- **Dataset entries**:
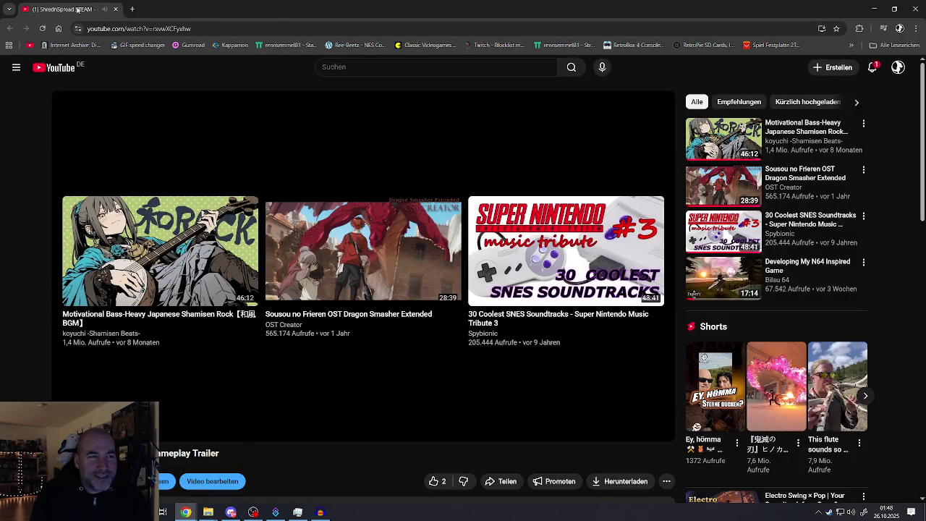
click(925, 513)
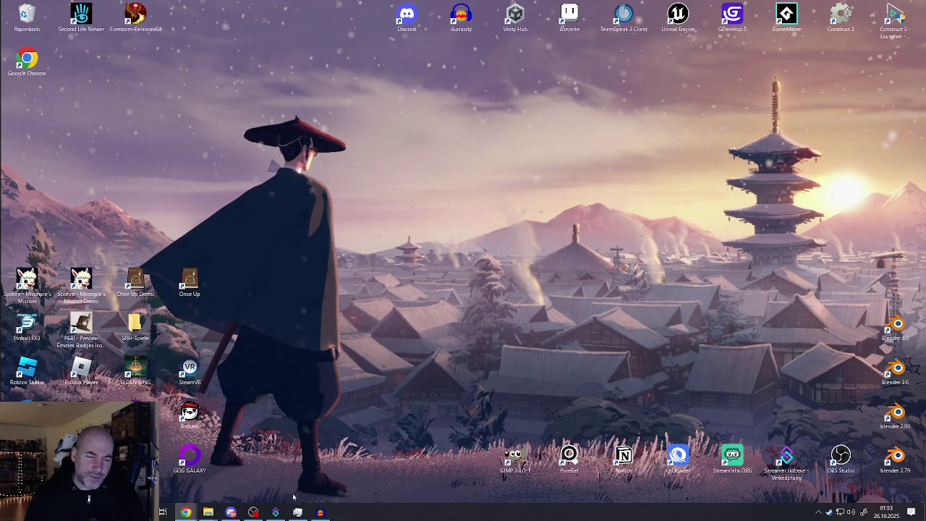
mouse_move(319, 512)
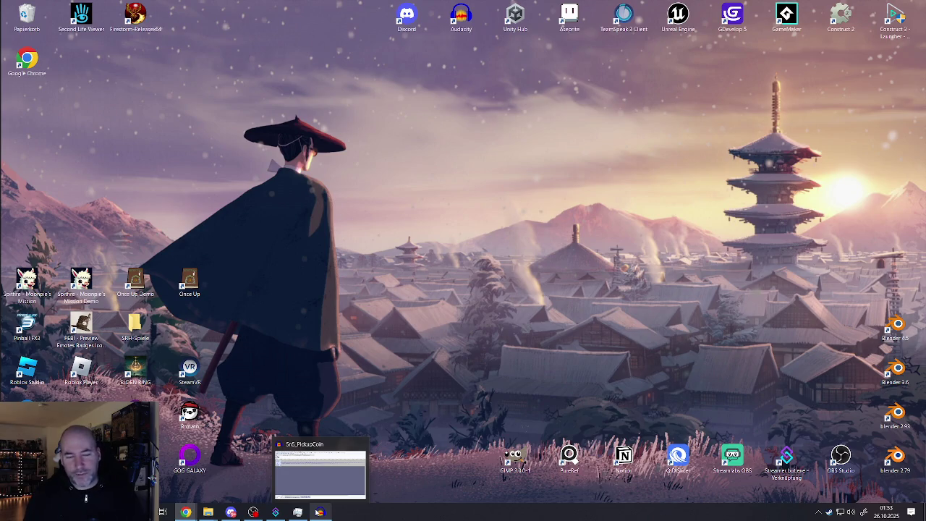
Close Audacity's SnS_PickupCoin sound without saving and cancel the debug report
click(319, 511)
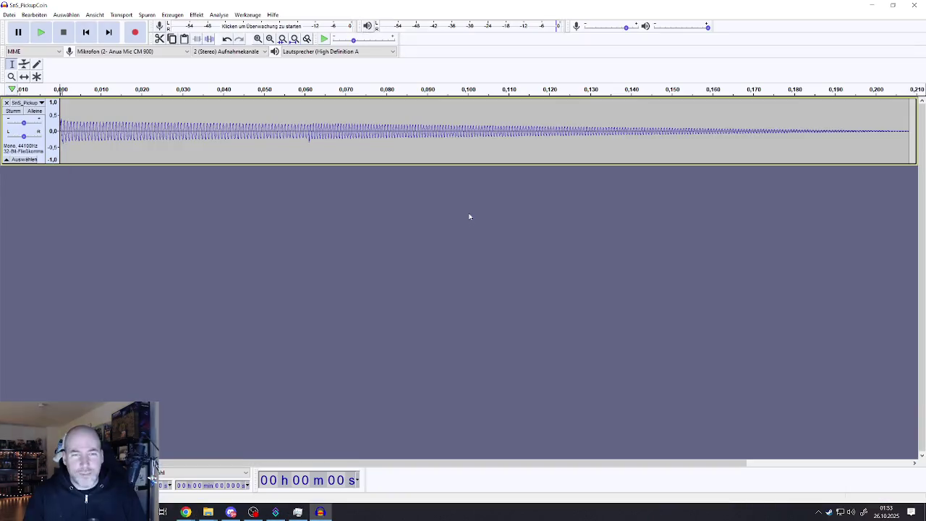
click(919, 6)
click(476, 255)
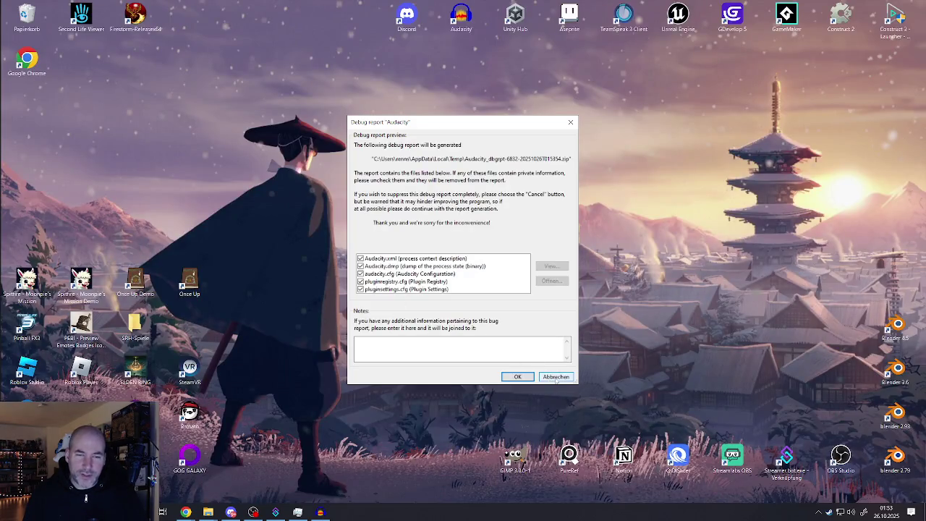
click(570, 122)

...

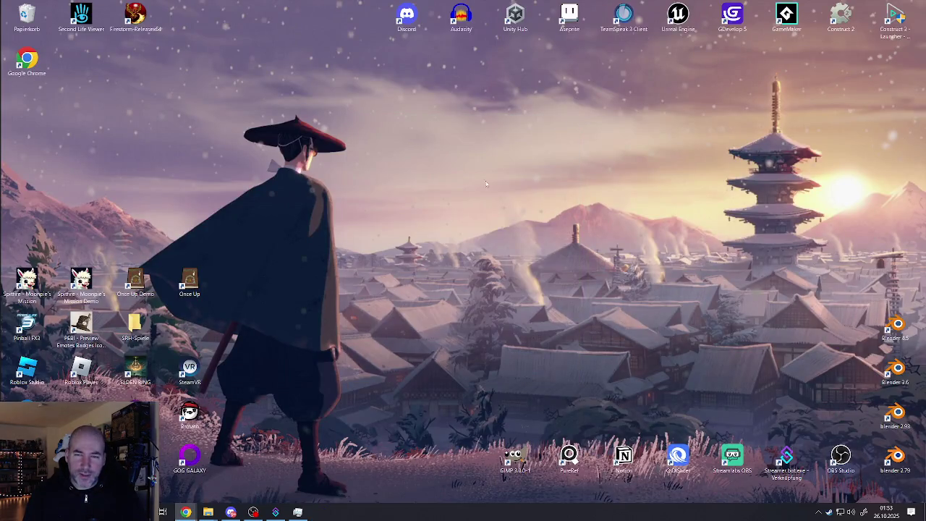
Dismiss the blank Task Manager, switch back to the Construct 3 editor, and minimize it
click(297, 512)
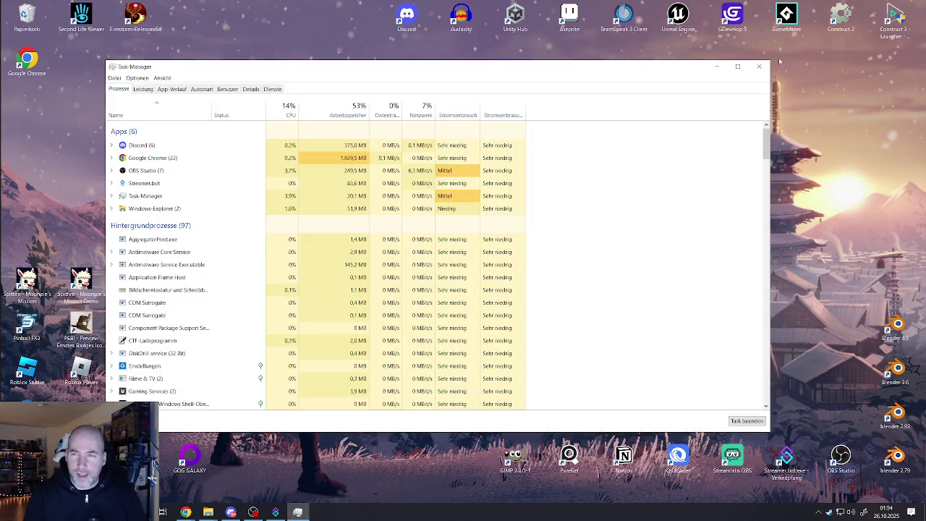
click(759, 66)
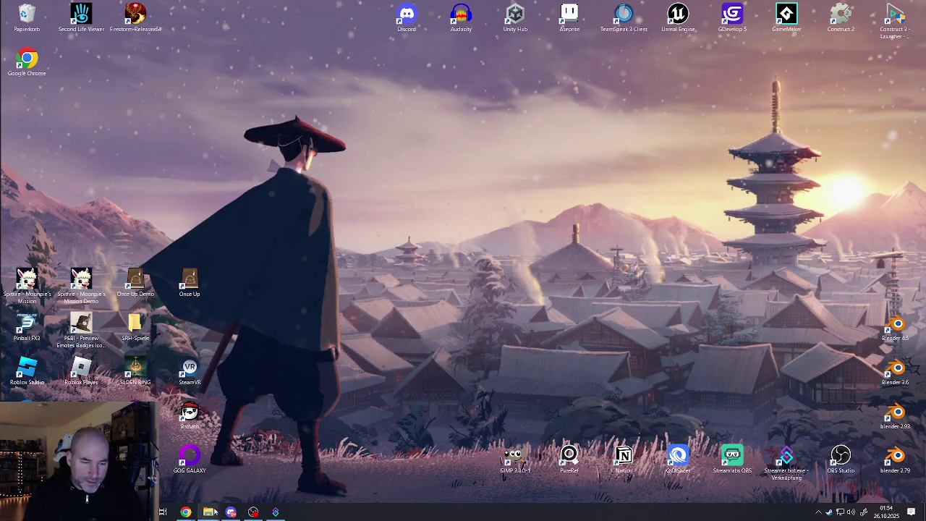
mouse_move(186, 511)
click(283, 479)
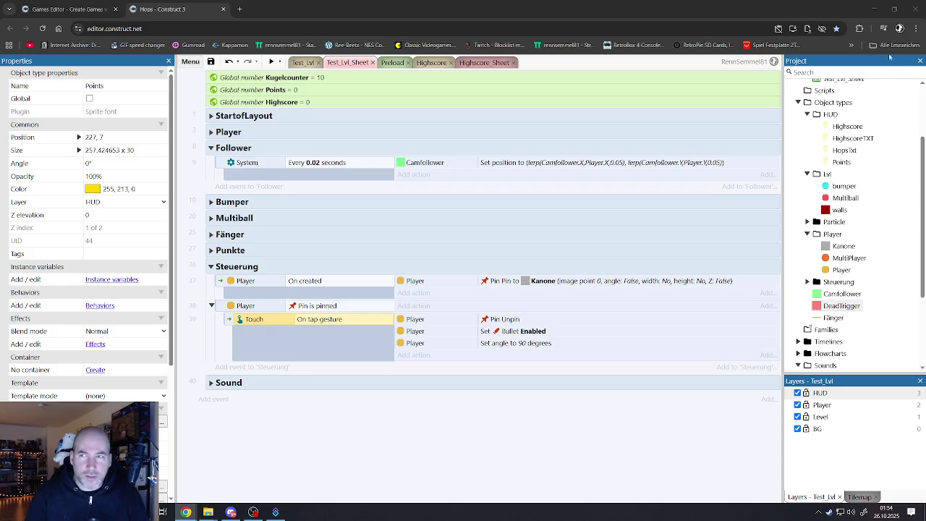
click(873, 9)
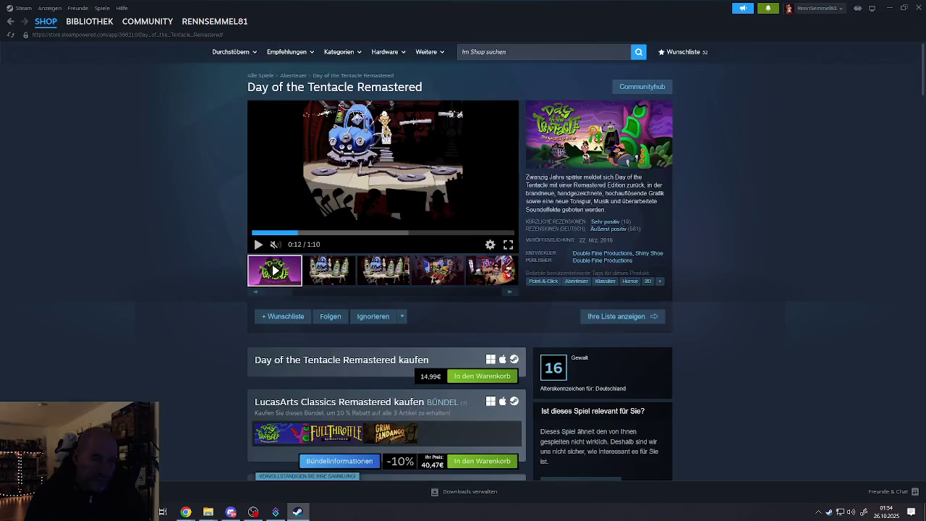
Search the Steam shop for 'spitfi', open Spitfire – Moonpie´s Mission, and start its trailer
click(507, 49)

* * *

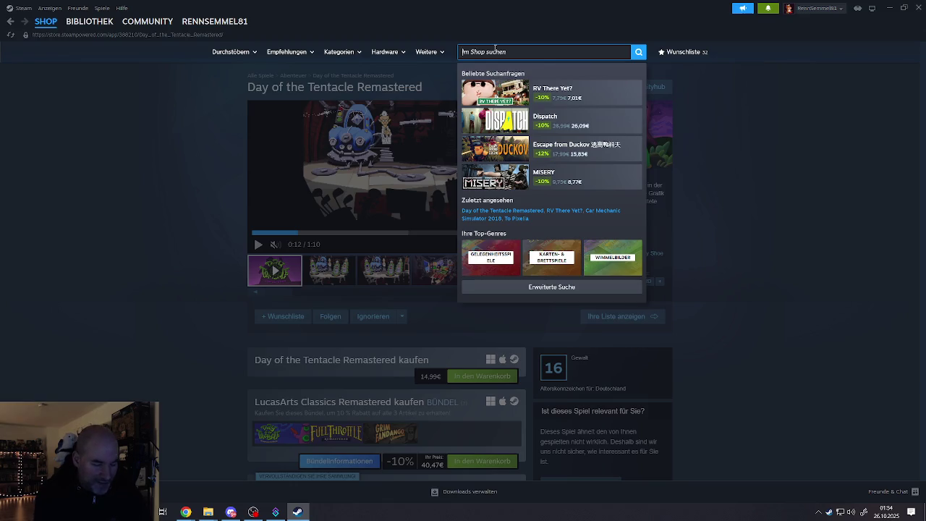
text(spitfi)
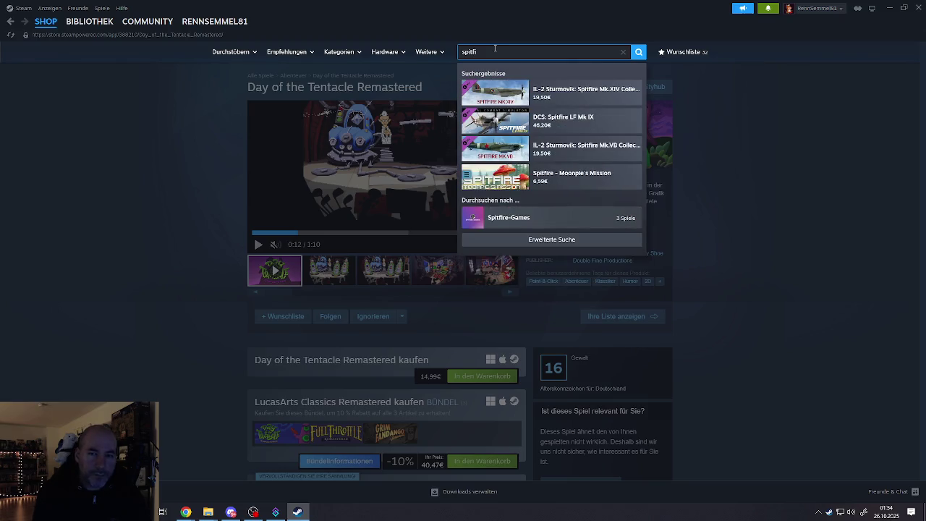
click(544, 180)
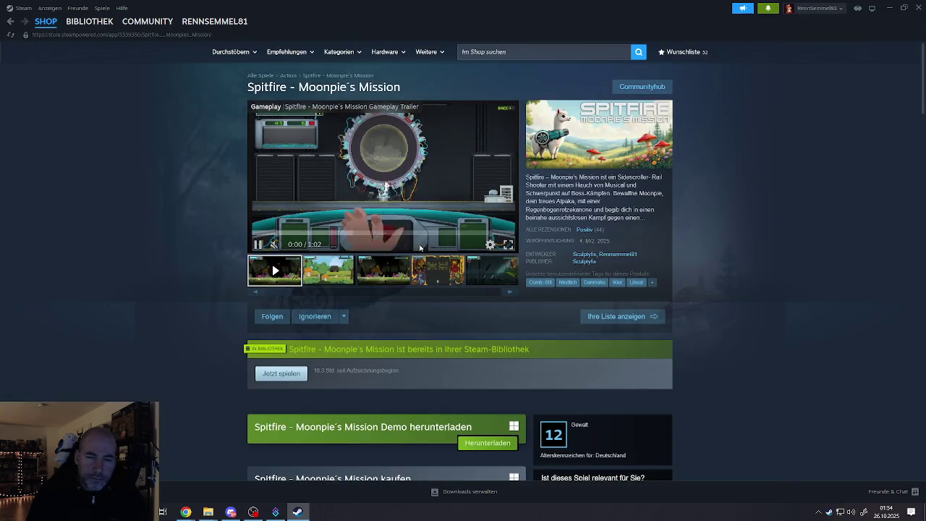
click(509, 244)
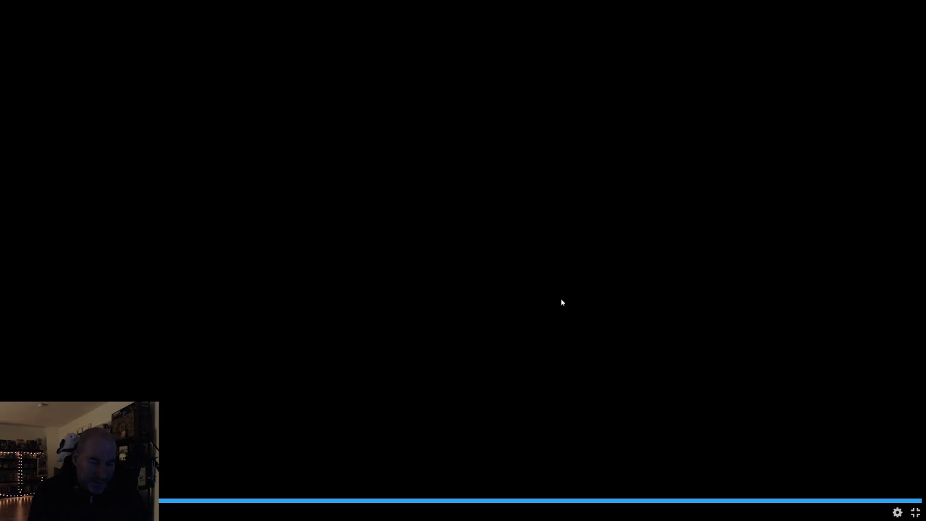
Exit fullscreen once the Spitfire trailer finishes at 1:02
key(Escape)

- **WHAT YOU NEED TO DO**: Copy each line of the data that contains the word "Spitfire", leaving the other lines out.

- **EXERCISE OUTPUT**:
Search the Steam shop for 'spitfi', open Spitfire – Moonpie´s Mission, and start its trailer
Exit fullscreen once the Spitfire trailer finishes at 1:02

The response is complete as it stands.